The overwhelm of this pandemic is great. In the middle of my forehead, just between my eyes, a headache has been forming for some time. Tonight it is worse than it has been…and I felt it growing throughout the day.

It holds the stress of friends wondering whether or not they should stay in their current role or even if they should remain in education at all.

It holds the hurt of kids who are torn between following the rules at school and their families’ or friends’ opinions and thoughts on mask-wearing, distancing, outdoor activities in winter, lunchtime expectations, snow days, remote learning days, in-school rapid tests, and everything else that this stupid pandemic has brought to us.
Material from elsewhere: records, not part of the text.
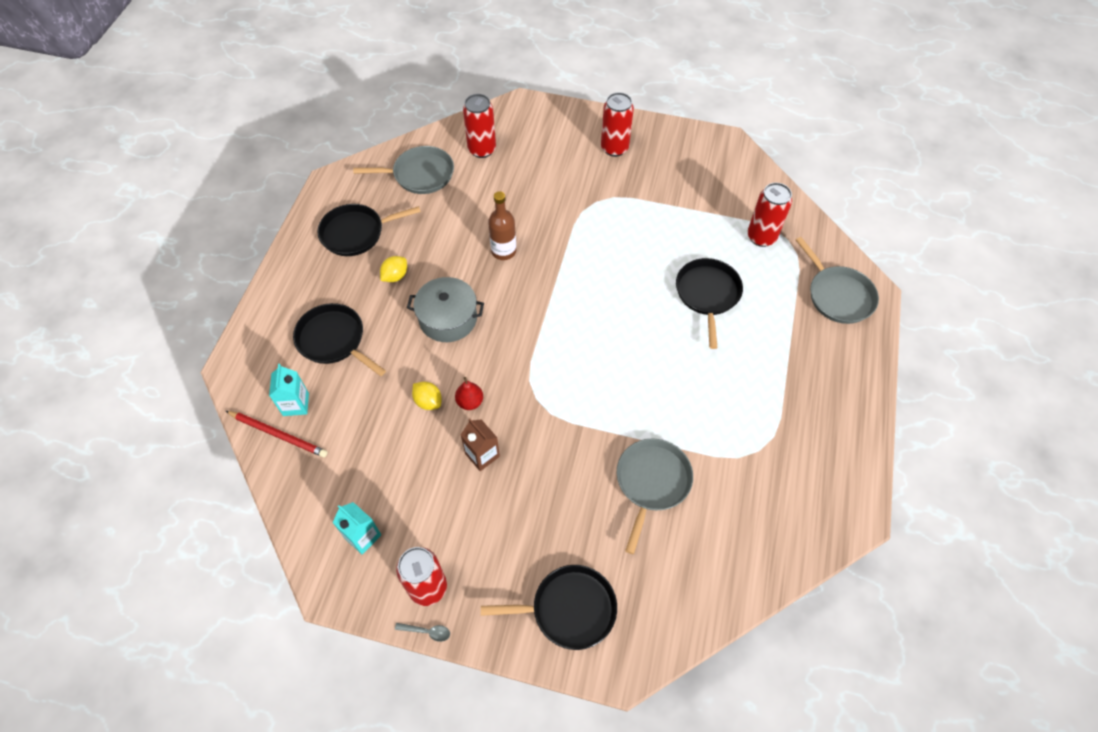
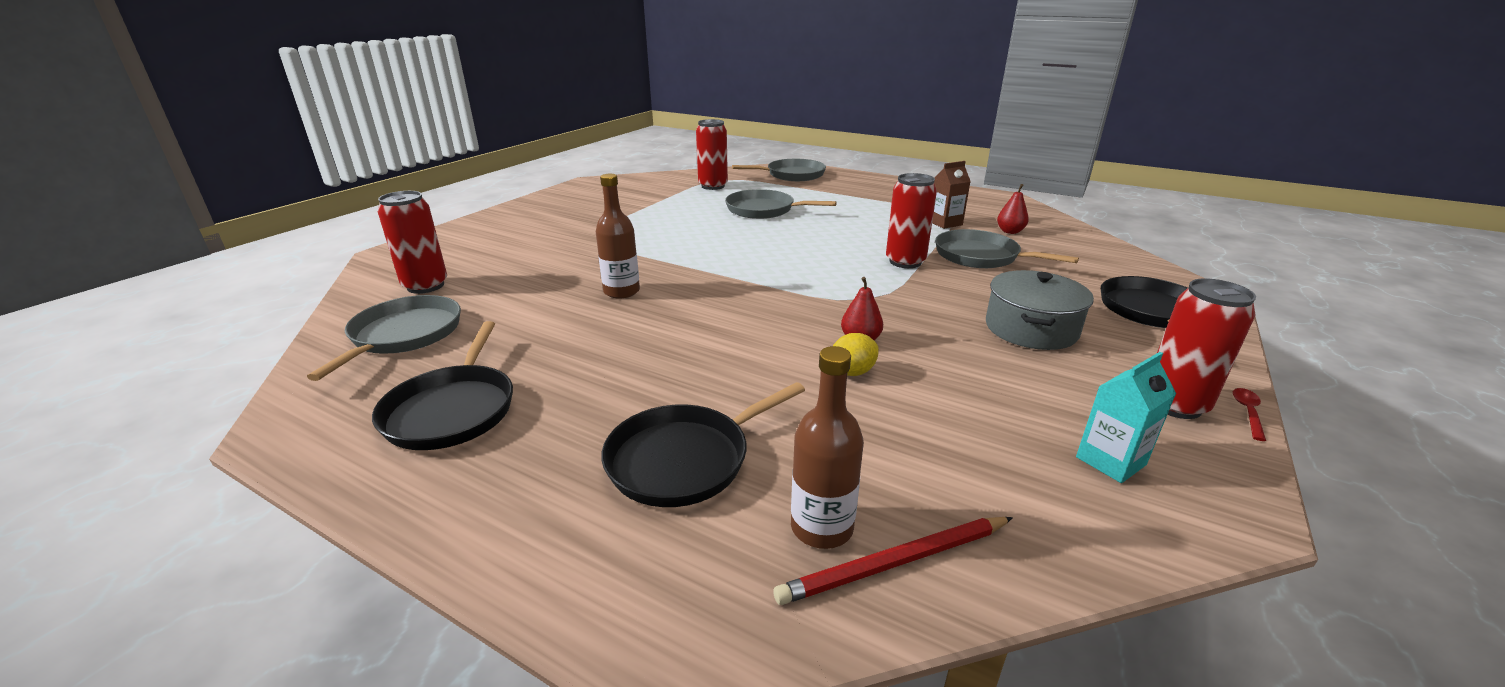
camera: 75 degrees left, 30 degrees down
(278, 435) = (895, 563): red pencil -> red pencil turned 150 degrees counterclockwise
(296, 404) = (821, 527): turquoise carton -> brown bottle
(395, 276) = (591, 378): yellow lemon -> none
(427, 631) = (1247, 412): grey spoon -> red spoon
(448, 318) = (708, 341): grey pot -> grey pot (1031, 329)
(482, 455) = (948, 340): brown carton -> brown carton (945, 223)
(614, 148) = (534, 220): red can -> red can (905, 262)
(707, 294) = (763, 210): black pan -> grey pan
(732, 513) = (1010, 231): none -> red pear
It holds the worry and frustration around decisions being made on behalf of education by people who are very much removed from it, furthering the untruth that teachers aren’t doing enough, are being dishonest and hiding information, and are incapable of doing the work they signed up to do to help students grow and learn.

It holds irritation with people who say one thing, do another, and stir up drama and unkindness that divides people and pits them against one another, leading to an incredible lack of trust.

It holds the heartache of not seeing people I love very often.

It holds all the unshed tears (yes, Liz, I know that they’re cleansing…but they’re stuck.), unsaid words, un-screamed fits of frustration, anger, and sadness, all the unslept hours and unfinished work.

And it holds the overwhelm of constant stress, wondering which shoe will drop today, what new crisis will crop up, what or who will be attacked next, and holding space for everyone impacted.

In education, we serve. And with that service comes every emotion you can imagine. In talking with friends today, we acknowledged this…and none of us knows how to fix it or how to be both empathetic and practical, kind and solution-focused, supportive and firm about expectations…all at the same time.

Maybe tonight I can let the tears out…maybe…or maybe not. I don’t know how much room is left in my head for all of this. But tomorrow, I’ll go back and serve our kids, our families, our staff…and it won’t be perfect and not everyone will be happy, but I’ll do what I can and it’ll have to be enough.